WORK TO BE COMPLETED — Given the records below, the lines starting at the line with "sur la manière" and ending at the line with "Tìm thơ thành viên" should be output exactly, both end lines kept and pictures left out.

DATA TO PROCESS —
________________________

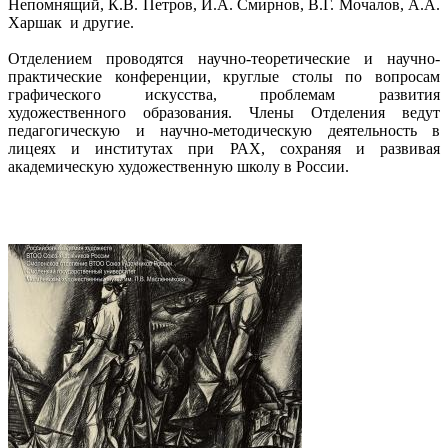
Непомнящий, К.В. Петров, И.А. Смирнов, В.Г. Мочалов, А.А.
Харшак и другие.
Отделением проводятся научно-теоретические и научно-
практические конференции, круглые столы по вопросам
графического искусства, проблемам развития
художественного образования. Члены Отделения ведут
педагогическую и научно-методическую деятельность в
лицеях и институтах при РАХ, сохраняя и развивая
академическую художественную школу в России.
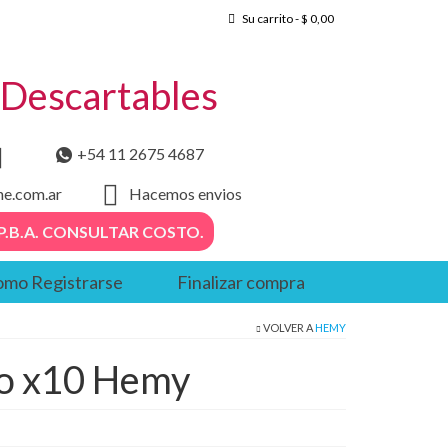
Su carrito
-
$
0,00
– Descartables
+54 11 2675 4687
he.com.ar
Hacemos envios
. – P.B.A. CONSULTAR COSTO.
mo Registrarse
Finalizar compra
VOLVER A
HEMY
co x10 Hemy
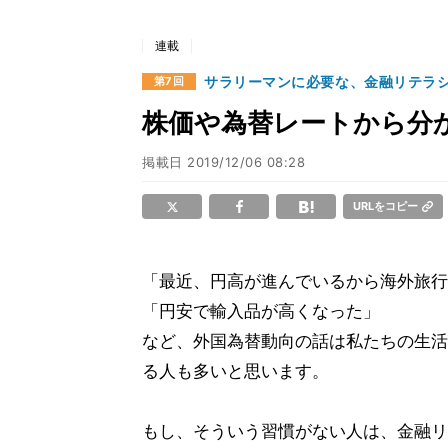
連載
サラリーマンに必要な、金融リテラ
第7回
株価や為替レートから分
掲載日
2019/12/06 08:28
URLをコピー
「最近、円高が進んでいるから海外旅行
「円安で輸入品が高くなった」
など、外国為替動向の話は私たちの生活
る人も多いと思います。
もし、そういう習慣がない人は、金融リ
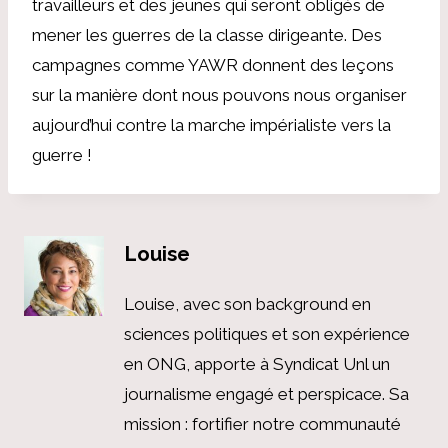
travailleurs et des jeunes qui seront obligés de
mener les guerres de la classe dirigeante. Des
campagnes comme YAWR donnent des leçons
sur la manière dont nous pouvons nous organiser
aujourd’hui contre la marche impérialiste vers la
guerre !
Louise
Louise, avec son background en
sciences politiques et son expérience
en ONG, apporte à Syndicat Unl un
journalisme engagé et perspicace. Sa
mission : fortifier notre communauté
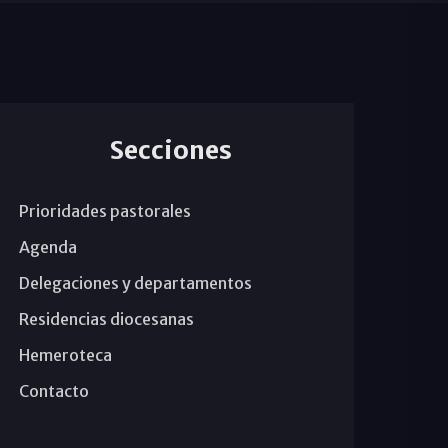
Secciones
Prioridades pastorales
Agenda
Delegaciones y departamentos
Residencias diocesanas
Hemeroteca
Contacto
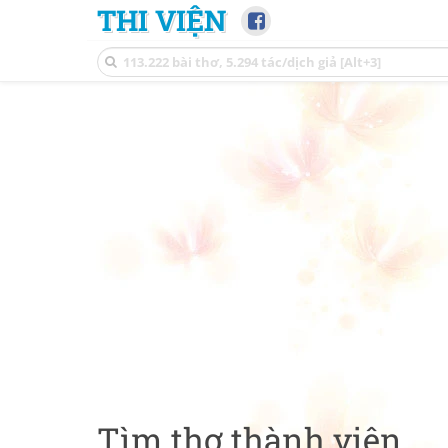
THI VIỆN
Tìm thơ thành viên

________________________

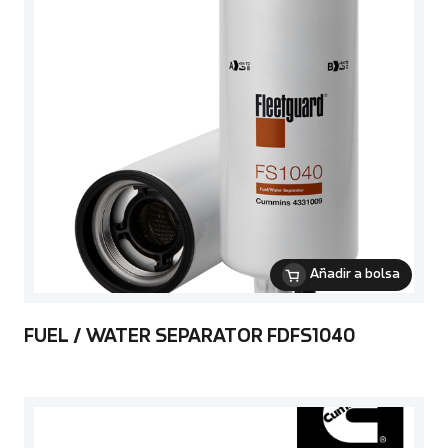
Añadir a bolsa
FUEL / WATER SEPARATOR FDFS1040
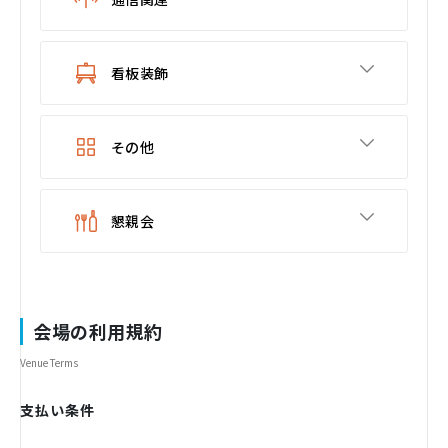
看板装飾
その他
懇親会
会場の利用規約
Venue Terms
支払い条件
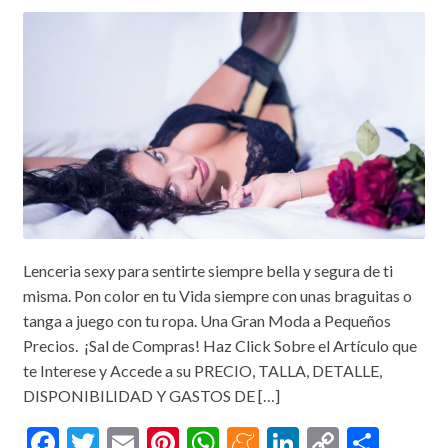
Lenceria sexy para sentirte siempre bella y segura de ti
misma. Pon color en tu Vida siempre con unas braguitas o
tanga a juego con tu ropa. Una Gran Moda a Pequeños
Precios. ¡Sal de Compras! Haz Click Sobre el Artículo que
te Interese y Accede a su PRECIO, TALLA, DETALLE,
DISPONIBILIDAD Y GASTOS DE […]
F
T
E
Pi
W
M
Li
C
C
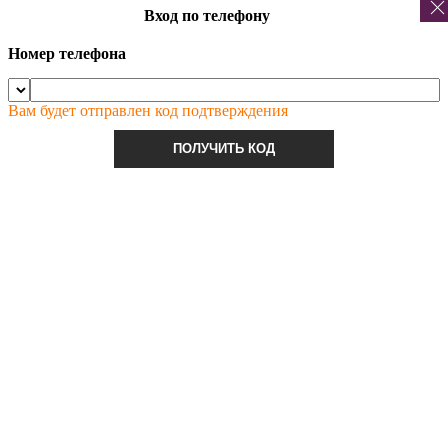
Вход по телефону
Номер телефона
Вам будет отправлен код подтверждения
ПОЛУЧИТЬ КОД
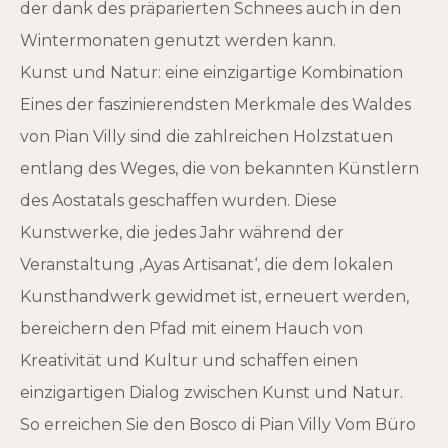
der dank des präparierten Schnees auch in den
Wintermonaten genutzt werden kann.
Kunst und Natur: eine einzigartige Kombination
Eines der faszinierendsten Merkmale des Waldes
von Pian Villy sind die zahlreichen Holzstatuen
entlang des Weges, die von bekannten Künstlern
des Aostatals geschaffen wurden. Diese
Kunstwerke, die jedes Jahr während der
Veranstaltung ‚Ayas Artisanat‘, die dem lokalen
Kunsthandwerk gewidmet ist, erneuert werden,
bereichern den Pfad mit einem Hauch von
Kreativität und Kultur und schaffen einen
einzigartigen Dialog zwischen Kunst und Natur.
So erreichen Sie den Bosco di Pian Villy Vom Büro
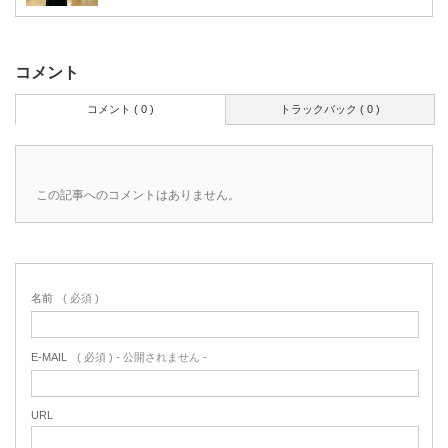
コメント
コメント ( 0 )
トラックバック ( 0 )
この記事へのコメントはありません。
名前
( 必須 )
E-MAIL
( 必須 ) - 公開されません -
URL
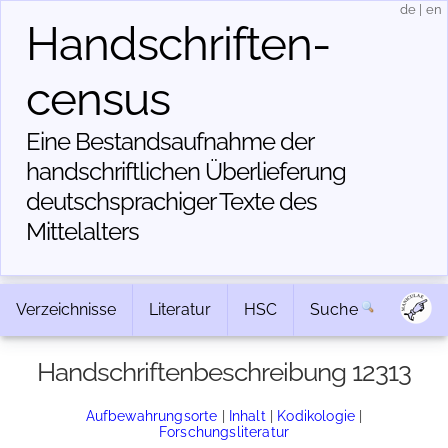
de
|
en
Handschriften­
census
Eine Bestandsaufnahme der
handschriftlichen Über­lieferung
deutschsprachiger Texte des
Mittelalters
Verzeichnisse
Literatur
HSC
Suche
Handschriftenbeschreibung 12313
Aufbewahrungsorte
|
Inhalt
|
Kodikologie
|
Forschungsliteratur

________________________

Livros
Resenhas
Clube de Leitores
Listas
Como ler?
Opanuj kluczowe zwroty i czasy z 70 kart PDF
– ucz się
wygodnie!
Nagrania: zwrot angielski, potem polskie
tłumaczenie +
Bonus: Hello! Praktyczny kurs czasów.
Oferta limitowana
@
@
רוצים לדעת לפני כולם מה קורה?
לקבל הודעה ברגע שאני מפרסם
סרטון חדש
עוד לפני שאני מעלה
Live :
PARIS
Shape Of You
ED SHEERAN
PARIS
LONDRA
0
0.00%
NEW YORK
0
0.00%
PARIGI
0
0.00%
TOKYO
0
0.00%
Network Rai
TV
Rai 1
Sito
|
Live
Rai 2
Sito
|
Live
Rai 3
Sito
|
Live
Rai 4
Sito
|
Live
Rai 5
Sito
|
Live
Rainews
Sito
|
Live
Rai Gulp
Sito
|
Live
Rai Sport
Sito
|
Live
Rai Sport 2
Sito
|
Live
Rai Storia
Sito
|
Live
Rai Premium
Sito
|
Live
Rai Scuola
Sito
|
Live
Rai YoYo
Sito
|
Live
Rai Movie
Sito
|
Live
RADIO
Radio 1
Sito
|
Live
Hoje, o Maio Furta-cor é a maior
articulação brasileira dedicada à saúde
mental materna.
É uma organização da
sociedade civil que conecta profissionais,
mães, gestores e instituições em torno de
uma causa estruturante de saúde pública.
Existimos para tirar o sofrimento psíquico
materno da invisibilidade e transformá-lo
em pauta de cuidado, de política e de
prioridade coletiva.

________________________

ANSWER TO THIS TASK —
sur la manière dont nous pouvons nous organiser
aujourd’hui contre la marche impérialiste vers la
guerre !
Louise
Louise, avec son background en
sciences politiques et son expérience
en ONG, apporte à Syndicat Unl un
journalisme engagé et perspicace. Sa
mission : fortifier notre communauté
Secciones
Prioridades pastorales
Agenda
Delegaciones y departamentos
Residencias diocesanas
Hemeroteca
Contacto
THI VIỆN
Tìm thơ thành viên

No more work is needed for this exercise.